Updated

Aruban police are reportedly looking into the possibility that the disappearance of Alabama teen Natalee Holloway could be linked to alcohol or drugs, according to a report Thursday by CBS.

Witnesses have come forward who say the then 18-year-old Holloway had drugs in her possession and was drinking heavily on May 30, the day she disappeared, Gerald Dompig, deputy chief of police for Aruba, told CBS television's "48 Hours Mystery" program, which released a partial transcript of the interview on Thursday.

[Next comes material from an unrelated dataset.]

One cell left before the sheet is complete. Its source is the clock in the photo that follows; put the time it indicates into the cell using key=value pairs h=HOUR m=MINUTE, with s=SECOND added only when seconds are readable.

"We feel strongly that she probably went into shock or something happened to her system with all the alcohol — maybe on top of that, other drugs, which either she took or they gave her — and that she ... just collapsed," he said in the interview, scheduled for broadcast on Saturday.

A cover-up may have ensued after the death, he said. Dompig specified that witnesses did not see Holloway taking drugs, only that she had them in her possession.

"After 10 months of investigation, including hearing many witnesses, we have strong indications that Natalee has died," Dompig told The Associated Press.

Dompig said she could have either died in a nonviolent manner, by her going into shock or that she collapsed due to her body's reaction to effects from alcohol or drugs, or she was killed.

Holloway was last seen leaving a bar with Dutch national Joran van der Sloot and Surinamese brothers Deepak and Satish Kalpoe. No one has been charged in her disappearance — though Dompig told AP that the three remain suspects — and the investigation has produced a number of false leads.

Dompig said searches for her body in sand dunes along the island's northern tip, at a beach close to the Marriott Resort — where van der Sloot said he last left Holloway — and a salt pond near the hotel, were ongoing and will continue in the coming weeks.

"Our main priority is to find forensic evidence," he told AP, noting searches were based on tips.

Dompig told CBS investigators believe that someone took steps to carefully hide Holloway's body — perhaps burying her twice.

In January, investigators searched sand dunes in the same northern area with more than 50 officers.

Beth Twitty, Holloway's mother, could not be immediately reached Thursday for comment.